== CHECK YOUR UNDERSTANDING ==
1 – Answer these questions from the Python style guide:
(a) What line length does the formatter enforce?
(b) How are NATS subjects named?
(c) Where do conditional imports for optional dependencies belong?
2 – Carry the Python style guide forward from its last line, in the same format and tone.

== SELECTED TEXT ==
==================================================

Python Version and Language Features

  • Python 3.11+ is required. Use modern syntax freely:
  • X | Y union syntax (not Union[X, Y])
  • dict[str, Any] lowercase generics (not Dict[str, Any])
  • from __future__ import annotations at the top of every module (PEP 563 deferred evaluation — keeps runtime import cost low and avoids forward-ref issues)
  • Pydantic v2 for all data models.
  • asyncio for all I/O-bound code. Actors are async; blocking calls must be offloaded to a thread pool (see SyncProcessingBackend).

Code Formatting

All formatting is enforced by ruff (configured in pyproject.toml).

Rule Setting
Line length 100 characters
Indentation 4 spaces (no tabs)
Quotes Double quotes (") preferred
Trailing commas Required in multi-line constructs
Blank lines 2 between top-level definitions, 1 within classes

Run the formatter before committing:

uv run ruff format src/ tests/
uv run ruff check src/ tests/ --fix

Naming Conventions

Element Convention Example
Modules snake_case nats_adapter.py
Classes PascalCase PipelineOrchestrator
Functions / methods snake_case resolve_tier()
Constants UPPER_SNAKE_CASE DEAD_LETTER_SUBJECT
Private members Leading underscore _running, _refill()
Type variables PascalCase + T suffix MessageT
Pydantic fields snake_case worker_type, goal_id
NATS subjects dot.separated.lowercase heddle.tasks.incoming
CLI commands kebab-case (Click default) heddle workshop
Config keys (YAML) snake_case max_concurrent_goals

Abbreviations: Avoid unless universally understood (url, id, db). Spell out domain terms (orchestrator not orch, message not msg — except in structlog event names where brevity is expected).


Import Style

Imports are organized into four groups separated by blank lines, sorted alphabetically within each group:

# 1. __future__ imports (always first)
from __future__ import annotations

# 2. Standard library
import asyncio
import json
from typing import Any

# 3. Third-party
import structlog
import yaml
from pydantic import BaseModel, Field

# 4. Local (heddle package)
from heddle.core.actor import BaseActor
from heddle.core.messages import TaskMessage, TaskResult

Rules:

  • Use from X import Y for specific names; use import X for namespaces you reference multiple times (e.g., import json then json.loads()).
  • Never use wildcard imports (from X import *).
  • Conditional imports (for optional dependencies) go at point of use, not at module top:
# Good — only imported when needed, avoids hard dep
async def process(self, ...):
    from heddle.worker.knowledge import load_knowledge_silos
    ...
  • Ruff enforces import sorting automatically via isort rules.

Type Annotations

  • Annotate all public function signatures (parameters and return types).

==================================================

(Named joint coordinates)
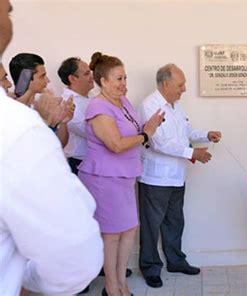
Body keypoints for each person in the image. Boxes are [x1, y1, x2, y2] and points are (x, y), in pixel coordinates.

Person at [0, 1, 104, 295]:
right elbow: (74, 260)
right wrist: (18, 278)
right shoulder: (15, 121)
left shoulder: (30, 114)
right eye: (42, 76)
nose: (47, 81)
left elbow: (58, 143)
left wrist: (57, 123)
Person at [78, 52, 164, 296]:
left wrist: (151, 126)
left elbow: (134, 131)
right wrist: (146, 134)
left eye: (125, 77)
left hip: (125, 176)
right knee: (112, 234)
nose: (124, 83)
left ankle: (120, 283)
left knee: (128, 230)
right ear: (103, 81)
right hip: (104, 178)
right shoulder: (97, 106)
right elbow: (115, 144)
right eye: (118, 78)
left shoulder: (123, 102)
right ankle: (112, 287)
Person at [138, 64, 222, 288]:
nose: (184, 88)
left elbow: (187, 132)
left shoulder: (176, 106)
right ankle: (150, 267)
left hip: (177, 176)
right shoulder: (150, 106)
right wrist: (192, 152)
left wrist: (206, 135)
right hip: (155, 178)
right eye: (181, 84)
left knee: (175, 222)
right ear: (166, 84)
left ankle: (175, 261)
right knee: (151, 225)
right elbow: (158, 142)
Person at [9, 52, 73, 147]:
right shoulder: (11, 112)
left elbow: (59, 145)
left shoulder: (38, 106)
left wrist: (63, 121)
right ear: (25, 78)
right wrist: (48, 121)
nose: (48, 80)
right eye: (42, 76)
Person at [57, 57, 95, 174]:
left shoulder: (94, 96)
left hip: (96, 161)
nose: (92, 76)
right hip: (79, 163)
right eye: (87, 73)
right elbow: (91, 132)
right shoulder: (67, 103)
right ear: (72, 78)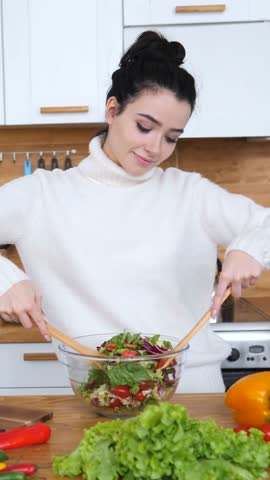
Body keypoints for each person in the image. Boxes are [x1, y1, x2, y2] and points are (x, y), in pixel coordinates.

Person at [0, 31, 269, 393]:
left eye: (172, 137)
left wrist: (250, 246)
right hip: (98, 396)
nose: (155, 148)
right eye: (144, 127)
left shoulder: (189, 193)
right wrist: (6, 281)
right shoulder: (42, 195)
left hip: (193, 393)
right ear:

==================================================

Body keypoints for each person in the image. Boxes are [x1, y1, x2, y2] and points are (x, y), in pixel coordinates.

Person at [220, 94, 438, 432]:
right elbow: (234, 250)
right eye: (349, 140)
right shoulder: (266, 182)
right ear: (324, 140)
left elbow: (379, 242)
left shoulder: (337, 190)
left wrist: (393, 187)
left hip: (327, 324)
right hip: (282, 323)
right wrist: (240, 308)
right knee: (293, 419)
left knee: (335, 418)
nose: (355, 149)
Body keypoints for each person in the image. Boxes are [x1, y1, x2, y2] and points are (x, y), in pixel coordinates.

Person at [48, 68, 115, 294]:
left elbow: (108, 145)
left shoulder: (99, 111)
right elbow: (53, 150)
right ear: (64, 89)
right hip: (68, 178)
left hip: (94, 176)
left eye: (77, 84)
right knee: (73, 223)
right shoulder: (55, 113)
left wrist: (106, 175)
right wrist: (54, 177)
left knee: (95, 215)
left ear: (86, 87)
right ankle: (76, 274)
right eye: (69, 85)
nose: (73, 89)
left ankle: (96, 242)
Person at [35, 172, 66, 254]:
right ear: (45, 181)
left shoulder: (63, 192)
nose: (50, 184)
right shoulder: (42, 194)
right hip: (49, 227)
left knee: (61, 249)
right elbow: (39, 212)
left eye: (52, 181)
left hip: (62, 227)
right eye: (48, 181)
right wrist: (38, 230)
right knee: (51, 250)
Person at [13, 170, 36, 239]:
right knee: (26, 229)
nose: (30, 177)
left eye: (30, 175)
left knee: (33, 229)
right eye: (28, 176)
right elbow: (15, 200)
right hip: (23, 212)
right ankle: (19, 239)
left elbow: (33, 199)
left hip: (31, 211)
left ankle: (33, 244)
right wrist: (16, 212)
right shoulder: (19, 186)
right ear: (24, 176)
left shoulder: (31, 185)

==================================================

== TASK-BY-TASK OUTPUTS ==
1 –
(a) 100 characters.
(b) dot.separated.lowercase, as in heddle.tasks.incoming.
(c) At the point of use, not at the top of the module.

2 –
  • Private helper functions: annotations recommended but not strictly required.
  • Use Any sparingly — prefer specific types. dict[str, Any] is acceptable for JSON-like data flowing across actor boundaries.
  • Use | None instead of Optional[X].
  • For callback types, use collections.abc.Callable (not typing.Callable).
# Good
async def call_worker(
    self,
    worker_type: str,
    payload: dict[str, Any],
    tier: str = "standard",
    timeout: float = 60.0,
) -> dict[str, Any]:
    ...

# Bad — missing return type, uses old-style Optional
def call_worker(self, worker_type, payload, tier="standard", timeout=60.0):
    ...

Type checking gate

CI runs pyright in strict mode against a narrow surface — only the "hot path" runtime packages:

  • src/heddle/core/
  • src/heddle/bus/
  • src/heddle/worker/
  • src/heddle/orchestrator/

Configuration lives under [tool.pyright] in pyproject.toml. The gated list is intentionally smaller than the full source tree; widen it in follow-up work as type coverage on other packages matures (router/, scheduler/, mcp/, workshop/).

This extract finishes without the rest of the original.